Friday, May 04, 2012

Dingy London

As a counterbalance to the recent string of long posts, a short one today, quoting Dickens on London, which, in Our Mutual Friend is presented with more dinginess and dirt than in any other of his novels:
It was a foggy day in London, and the fog was heavy an dark. Animate London, with smarting eyes and irritated lungs, was blinking, wheezing, and choking; inanimate London was a sooty spectre, divided in purpose between being visible and invisible, and so being wholly neither. Gaslights flared in the shops with a haggard and unblest air, as knowing themselves to be night-creatures that had no business abroad under the sun; while the sun itself, when it was for a few moments dimly indicated through circling eddies of fog, showed as if it had gone out and were collapsing flat and cold. Even in the surrounding country it was a foggy day, but there the fog was great, whereas in London it was, at about the boundary line, dark yellow, and a little within it brown, then browner, and then browner, until at the heart of the City--which call Saint Mary Axe, it was rusty-black. From any point of the high ridge of land northward, it might have been discerned that the loftiest buildings made an occasional struggle to get their heads above the foggy sea, and especially that the great dome of Saint Paul's seemed to die hard; but this was not perceivable in the streets at their feet, where the whole metropolis was a heap of vapour charged with muffled sound of wheels, and enfolding a gigantic catarrh.

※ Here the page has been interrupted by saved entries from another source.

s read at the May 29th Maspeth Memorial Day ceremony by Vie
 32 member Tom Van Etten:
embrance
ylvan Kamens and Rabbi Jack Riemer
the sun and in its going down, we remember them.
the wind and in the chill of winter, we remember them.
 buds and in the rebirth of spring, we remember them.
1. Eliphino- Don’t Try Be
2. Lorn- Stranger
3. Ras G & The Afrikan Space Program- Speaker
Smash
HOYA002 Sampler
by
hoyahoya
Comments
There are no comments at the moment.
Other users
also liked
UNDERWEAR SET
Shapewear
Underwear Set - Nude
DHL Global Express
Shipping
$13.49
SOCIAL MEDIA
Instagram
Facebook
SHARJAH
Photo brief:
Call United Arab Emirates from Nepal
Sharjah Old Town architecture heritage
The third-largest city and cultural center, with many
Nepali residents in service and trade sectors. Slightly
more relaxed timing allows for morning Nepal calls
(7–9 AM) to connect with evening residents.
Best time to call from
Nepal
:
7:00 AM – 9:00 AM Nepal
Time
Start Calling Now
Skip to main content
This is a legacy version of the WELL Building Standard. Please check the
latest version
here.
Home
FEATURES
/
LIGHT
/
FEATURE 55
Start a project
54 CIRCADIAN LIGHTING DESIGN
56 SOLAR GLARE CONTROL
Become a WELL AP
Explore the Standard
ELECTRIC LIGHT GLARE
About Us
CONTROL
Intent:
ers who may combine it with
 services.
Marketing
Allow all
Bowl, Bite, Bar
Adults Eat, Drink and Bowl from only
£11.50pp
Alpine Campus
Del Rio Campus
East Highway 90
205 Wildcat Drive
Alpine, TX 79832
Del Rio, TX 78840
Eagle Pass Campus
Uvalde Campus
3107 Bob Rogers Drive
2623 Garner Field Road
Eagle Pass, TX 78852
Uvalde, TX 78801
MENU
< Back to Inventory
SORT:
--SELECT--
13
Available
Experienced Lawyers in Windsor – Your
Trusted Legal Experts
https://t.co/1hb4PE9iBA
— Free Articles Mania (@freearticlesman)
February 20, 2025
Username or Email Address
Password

This one is, if anything, even more depressing:
A grey dusty withered evening in London city has not a hopeful aspect. The closed warehouses and offices have an air of death about them, and the national dread of colour has an air of mourning. The towers and steeples of the many house-encompassed churches, dark and dingy as the sky that seems descending on them, are no relief to the general gloom; a sun dial on a church wall has the look, in its useless black shade, of having failed in its business enterprise and stopped payment for ever; melancholy waifs and strays of housekeepers and porters sweep melancholy waifs and strays of papers and pins into the kennels, and other more melancholy waifs and strays explore them, searching and stooping and poking for anything to sell. The set of humanity outward from the City is a set of prisoners departing from gaol and dismal Newgate seems quite as fit a stronghold for the mighty Lord Mayor as his own state dwelling On such evening when the city grit gets into the hair
We can only hope that London presents such a welcoming face when the Olympics crawls in to strangle it this summer!